Estas imagens, a das pernas da mulher e a mão da outra a pegar naquele pobre órgão, estavam a preto como se fosse quase uma sombra que se projectava naquela paisagem urbana. Uma coisa de que gosto especialmente é de dar nomes aos quadros. Só dou no fim porque só no fim é que vejo o que saiu. Àquele dei o nome ‘Women rule’. Reparem: não pensei que ia pintar um quadro que representasse o poder das mulheres nas sociedades modernas. Nada disso. Foi exactamente ao contrário.

Como gostei dele, emoldurei-o e coloquei-o na sala. Faço coisas assim, sem pensar. Lá em casa geralmente estamos nós, os filhos (já habituados – mas ainda não confortáveis com o que vêem ou lêem) e netos (na altura ainda não existiam), o genro (que deve achar isto uma coisa do além), a nora (que talvez ache piada), na altura os meus pais (o meu pai não dizia nada e a minha mãe ria-se como se eu fosse um caso perdido). Mas o pior foi no dia em que, pela primeira vez, depois de eu lá ter colocado o quadro, lá foi uma família, agora nossos parentes, pessoas conservadoras, tradicionais, católicos praticantes, gente atilada, tudo o que eu não sou. Quando ele começou a fazer o périplo por aquelas pinturas eu senti um calafrio, ó caraças que não me lembrei, devia ter escondido o sacana do quadro. Bonito serviço. O que é que ele vai pensar? Ai… Mas enfim, educado e cavalheiro, reparei que esboçou um quase imperceptível sorriso e seguiu, sem fazer uma referência. Depois disse que tinham muita força, muita vida, coisas assim. Pois. 

Agora imagine-se se algum sábio da coisa, um crítico de arte ou coisa do género, se metia a comentar aquilo. O que eu me ia fartar de rir.
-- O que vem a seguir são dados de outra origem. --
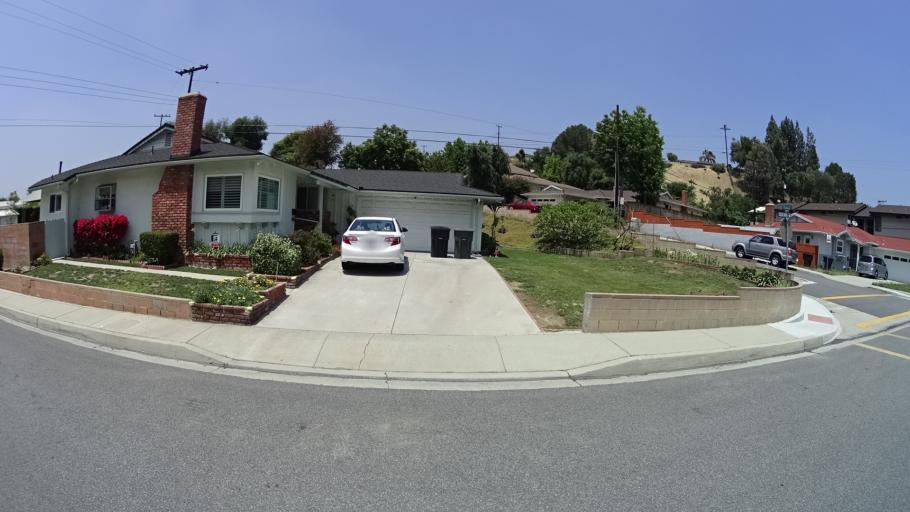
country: US
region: California
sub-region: Los Angeles County
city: Belvedere
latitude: 34.0592
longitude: -118.1542
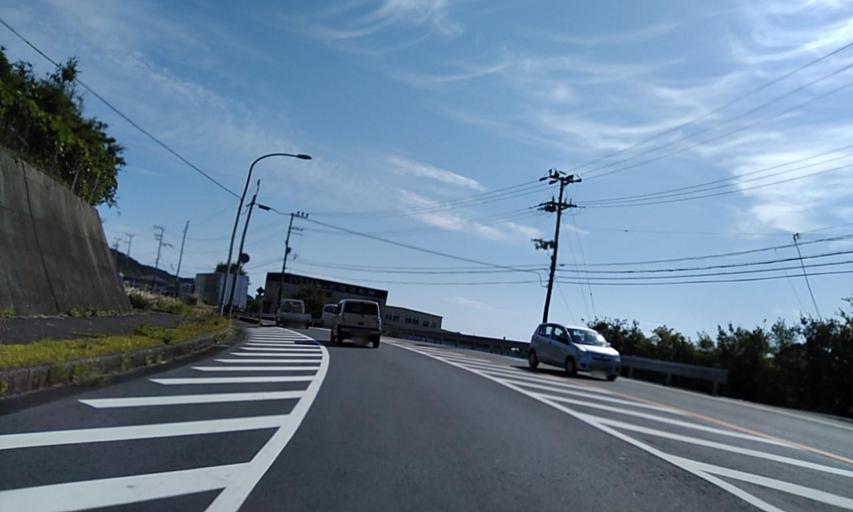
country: JP
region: Wakayama
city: Gobo
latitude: 33.8586
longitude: 135.1608
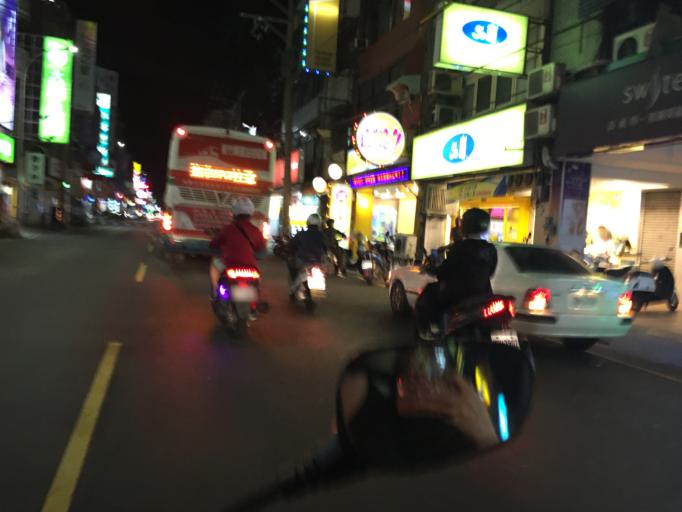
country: TW
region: Taiwan
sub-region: Hsinchu
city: Hsinchu
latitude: 24.7977
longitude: 120.9699
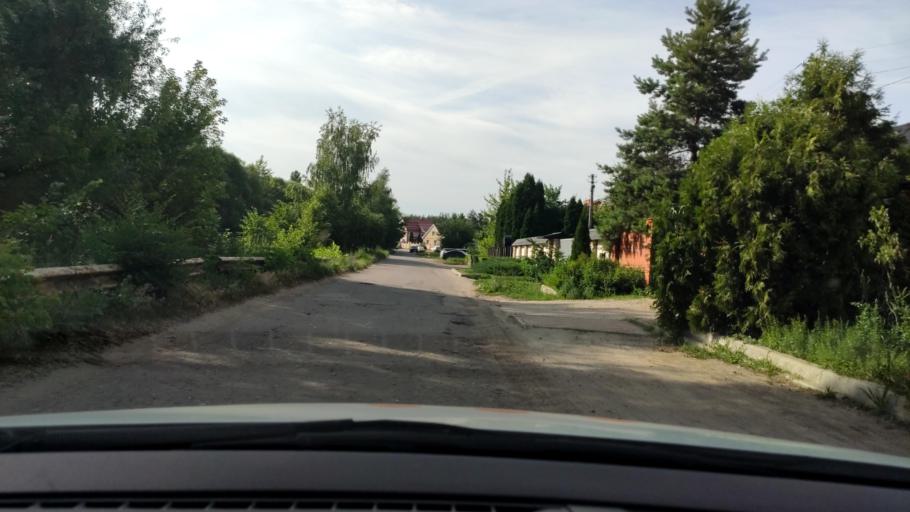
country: RU
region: Voronezj
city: Novaya Usman'
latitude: 51.6270
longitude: 39.4226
É como a poesia. Leio e gosto ou não gosto. E por vezes não me diz nada, outras abre-me portas, outras varre-me a pele, outras é uma melodia que murmura dentro de mim. O que eu gosto de fazer, e faço muito (quando escrevo no Ginjal - coisa de que tenho andado arredada porque o tempo de verão leva-me para outras solicitações), é escolher um poema, copiá-lo para o blog e depois, sem pensar, tem que ser logo de seguida, enquanto as palavras do poema estão à solta dentro de mim, ou seja, ainda não assentaram nem se dissiparam, desatar a escrever o que me ocorre acerca daquilo. Recrear a situação, ou inventar uma situação em que as palavras do poema fizessem sentido. Ou outra coisa qualquer. Não sei. Não paro para pensar. E mal acabo de escrever, bye, bye, fecho o Ginjal e parto para outra. Aquilo fez sentido no estrito momento em que ocorreu, mal acabou, já sou outra. Já me aconteceu, raramente mas aconteceu, reler o que escrevi (acontece, por vezes, quando me quero certificar de que ainda não coloquei um certo poema, fazer uma pesquisa e ir parar a certa pagina que releio). Fico sempre espantada com o que escrevi.  Mas nem tento perceber o que escrevi, nem o que poderia aquilo ter significado na altura, ou as técnicas que usei ou o que for. Felizmente ninguém se deita a tão inútil e descabido exercício.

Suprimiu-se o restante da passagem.